Things Noted Here & There
Carnivalesque LXXXI, "Sexy Coins and why Giggs should have listened to the Greeks," an ancient/medieval edition of the festival, is up at Tom Sykes's In Pursuit of History.
Peter Monaghan, "Monumental Egyptologists," CHE, 15 January, reviews Ivor Noël Hume's Belzoni: The Giant Archaeologists Love to Hate and Jeffrey Abt's American Egyptologist: The Life of James Henry Breasted and the Creation of His Oriental Institute. Michael Dirda reviews Michael Murray's Jacques Barzun: Portrait of a Mind for the Washington Post, 18 January.
Graham E. Seel, "Good King John," History Today, February, paints a positive portrait.
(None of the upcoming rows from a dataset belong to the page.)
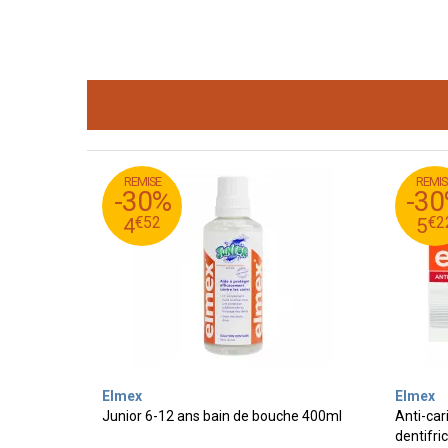
REMISE
REMIS
45
€
45
€
6
-30%
-3
52
€
22
€
4
€
52
€
2
4
5
Elmex
Elmex
Junior 6-12 ans bain de bouche 400ml
Anti-car
dentifri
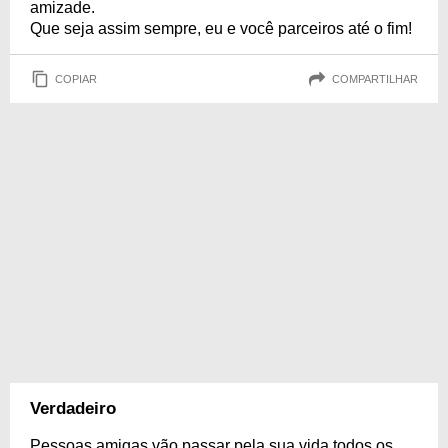
amizade.
Que seja assim sempre, eu e você parceiros até o fim!
COPIAR
COMPARTILHAR
Verdadeiro
Pessoas amigas vão passar pela sua vida todos os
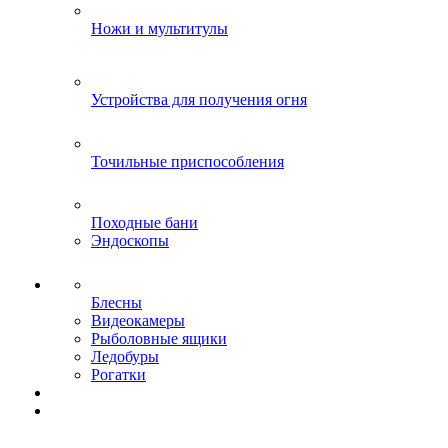
Ножи и мультитулы
Устройства для получения огня
Точильные приспособления
Походные бани
Эндоскопы
Блесны
Видеокамеры
Рыболовные ящики
Ледобуры
Рогатки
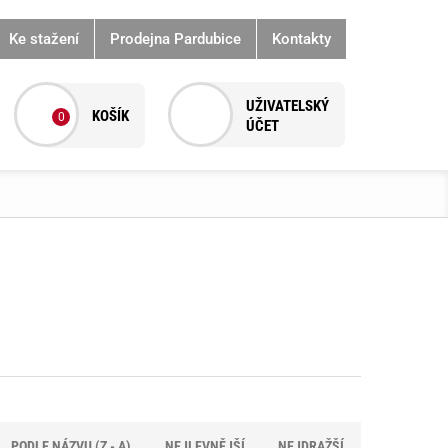
Ke stažení
Prodejna Pardubice
Kontakty
0
PODLE NÁZVU (Z - A)
NEJLEVNĚJŠÍ
NEJDRAŽŠÍ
Ken Johnson, "Getting Personal," NYT, 22 December, and Jed Perl, "Why Curators Matter," TNR, 18 January, review "The Renaissance Portrait: From Donatello to Bellini," an exhibit at the Metropolitan Museum of Art in Manhattan. Charles Hope, "The Wrong Leonardo?" NYRB, 9 February, reviews "Leonardo da Vinci: Painter at the Court of Milan," an exhibit at London's National Gallery of Art. Hope gives particular attention to its inclusion of two versions of The Virgin of the Rocks attributed to Leonardo.
Charles Isherwood, "Ben Jonson: In and Out of Shakespeare's Shadow," NYT, 19 January, reviews Ian Donaldson's Ben Jonson: A Life.
Faramerz Dabhoiwala, "The first sexual revolution: lust and liberty in the 18th century," Guardian, 20 January, is an excerpt from his The Origins of Sex: A History of the First Sexual Revolution.